By Carol McCracken (Post # 1,427)
Congresswoman Chellie Pingree announced today that a maritime shipping company has been selected to design a new vessel that would provide cargo service between Portland and New York, with a possible stop at another port in Southern New England. The design contract, for an articulated tug-barge, was funded by a $150,000 federal grant that Pingree had pushed for.
“The design of this vessel is the key to bringing increased domestic cargo service to Maine,” Pingree said. “This type of vessel will suit the needs of shippers in Maine and New York. It could cost between 1/3 and 1/2 what a more traditional container ship would cost and use fewer crew, thus reducing capital and operational costs that could then be passed on to shippers,” according to Pingree in a press release issued today.
The agreement between the Maine Port Authority and McAllister Towing and Transportation calls for the initial design work to be completed by fall.
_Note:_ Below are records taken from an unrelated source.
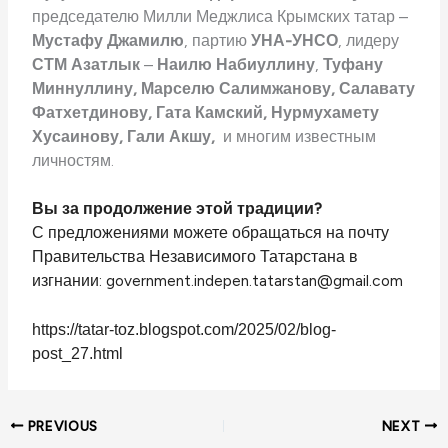
председателю Милли Меджлиса Крымских татар –
Мустафу Джамилю
, партию
УНА-УНСО
, лидеру
СТМ Азатлык
–
Наилю Набиуллину
,
Туфану
Миннуллину, Марселю Салимжанову, Салавату
Фатхетдинову, Гата Камский, Нурмухамету
Хусаинову, Гали Акшу,
и многим известным
личностям.
Вы за продолжение этой традиции?
С предложениями можете обращаться на почту
Правительства Независимого Татарстана в
изгнании: government.indepen.tatarstan@gmail.com
https://tatar-toz.blogspot.com/2025/02/blog-
post_27.html
PREVIOUS
NEXT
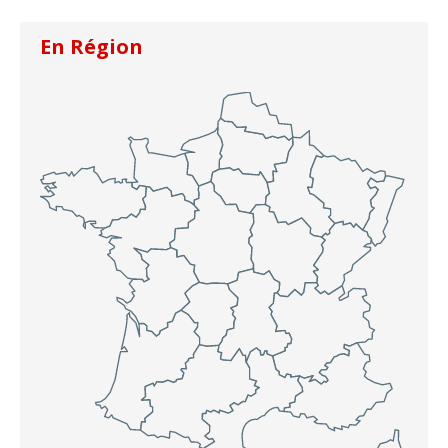
En Région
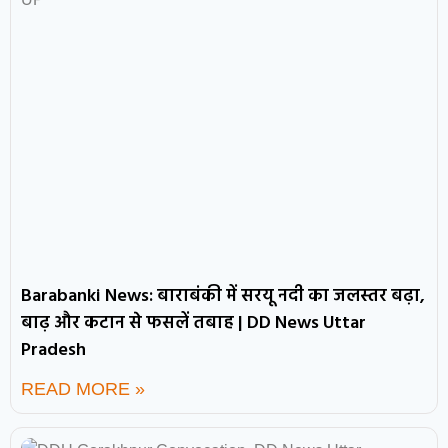
Barabanki News: बाराबंकी में सरयू नदी का जलस्तर बढ़ा,
बाढ़ और कटान से फसलें तबाह | DD News Uttar
Pradesh
READ MORE »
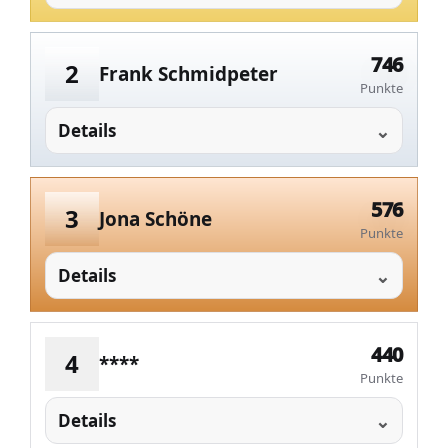
746
2
Frank Schmidpeter
Punkte
Details
576
3
Jona Schöne
Punkte
Details
440
4
****
Punkte
Details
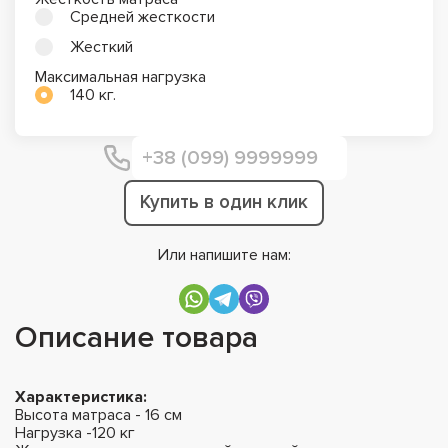
Средней жесткости
Жесткий
Максимальная нагрузка
140 кг.
Купить в один клик
Или напишите нам:
Описание товара
Характеристика:
Высота матраса - 16 см
Нагрузка -120 кг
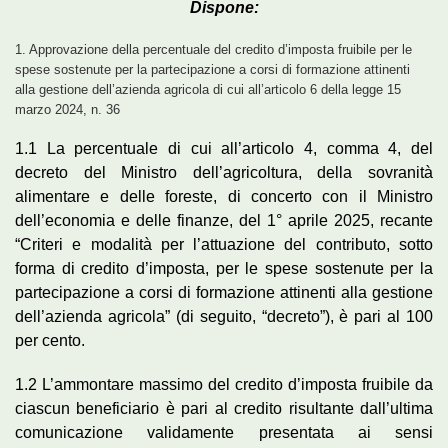
Dispone:
1. Approvazione della percentuale del credito d’imposta fruibile per le
spese sostenute per la partecipazione a corsi di formazione attinenti
alla gestione dell’azienda agricola di cui all’articolo 6 della legge 15
marzo 2024, n. 36
1.1 La percentuale di cui all’articolo 4, comma 4, del
decreto del Ministro dell’agricoltura, della sovranità
alimentare e delle foreste, di concerto con il Ministro
dell’economia e delle finanze, del 1° aprile 2025, recante
“Criteri e modalità per l’attuazione del contributo, sotto
forma di credito d’imposta, per le spese sostenute per la
partecipazione a corsi di formazione attinenti alla gestione
dell’azienda agricola” (di seguito, “decreto”), è pari al 100
per cento.
1.2 L’ammontare massimo del credito d’imposta fruibile da
ciascun beneficiario è pari al credito risultante dall’ultima
comunicazione validamente presentata ai sensi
Last year Pingree hosted a tour of the International Marine Terminal in Portland for U.S. Maritime Administrator David Matsuda. She told Matsuda that new tug-barge design was the best option for starting a service that would move cargo between the Port of New York/New Jersey and Portland and urged him to approve federal funding for the design.
Matsuda is leaving his post at the end of this month and Pingree said she hopes his replacement takes advantage of investments in projects like this one.
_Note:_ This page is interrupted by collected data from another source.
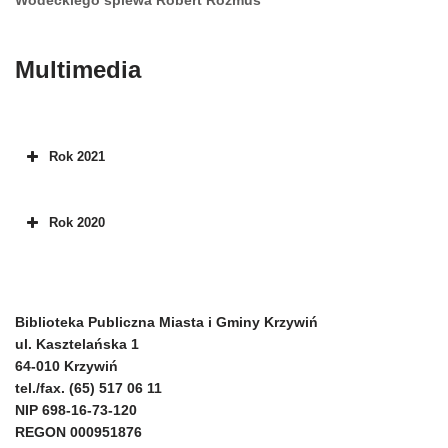
Wodeckiego śpiewa Robert Rozmus”
Multimedia
Rok 2021
Rok 2020
Biblioteka Publiczna Miasta i Gminy Krzywiń
ul. Kasztelańska 1
64-010 Krzywiń
tel./fax. (65) 517 06 11
NIP 698-16-73-120
REGON 000951876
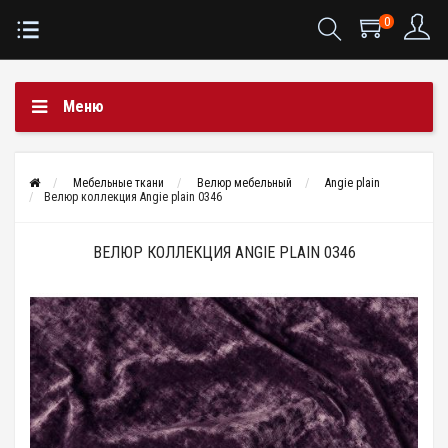
0
Меню
Мебельные ткани
Велюр мебельный
Angie plain
Велюр коллекция Angie plain 0346
ВЕЛЮР КОЛЛЕКЦИЯ ANGIE PLAIN 0346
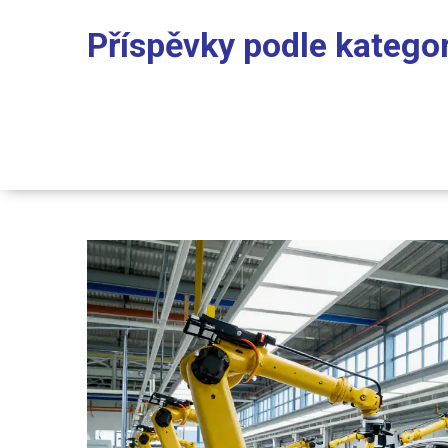
Příspěvky podle kategor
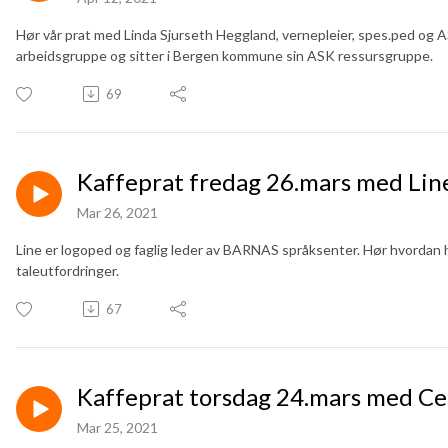
Hør vår prat med Linda Sjurseth Heggland, vernepleier, spes.ped og 
arbeidsgruppe og sitter i Bergen kommune sin ASK ressursgruppe.
69
Kaffeprat fredag 26.mars med Lin
Mar 26, 2021
Line er logoped og faglig leder av BARNAS språksenter. Hør hvordan
taleutfordringer.
67
Kaffeprat torsdag 24.mars med Ce
Mar 25, 2021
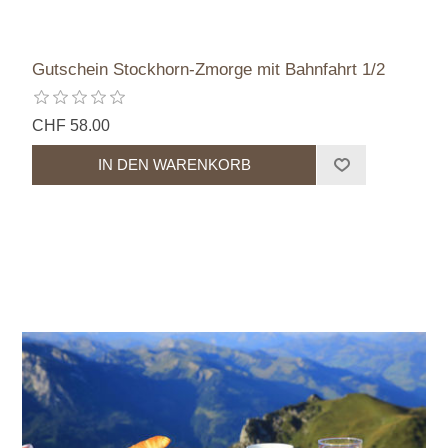
Gutschein Stockhorn-Zmorge mit Bahnfahrt 1/2
CHF 58.00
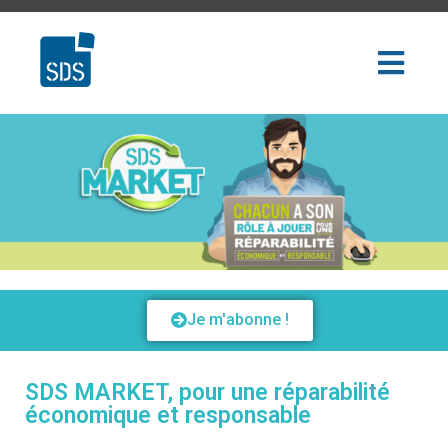
Je m'abonne !
SDS MARKET, pour une réparabilité
économique et responsable​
“This is an excellent example of the use of a marine highway to lower costs and create jobs,” Pingree said. “I hope the next Administrator will be committed to these kind of investments and use the private-pu blic partnership that has developed in Maine as an example of what can be accomplished,” said the same press release.
Recently an Icelandic company, Eimskip, started a container service operating between Portland and Europe.
Pingree said the new tug-barge design could help restore regular container service between Portland and Europe and the Port of New York/New Jersey. Under the Jones Act, any vessel servicing a route between U.S. ports has to be American built and crewed by American seamen. The Maine Port Authority has partnered with McAllister to design a new vessel to service this route.
John Henshaw, Executive Director of the Maine Port Authority, said it’s important to spend time on the front end to design a vessel that fits the needs of our shippers.
“We always work with our shippers first,” Henshaw said. “With port infrastructure design, equipment investment, terminal layout – and in this case vessel design – we always begin with the customer.”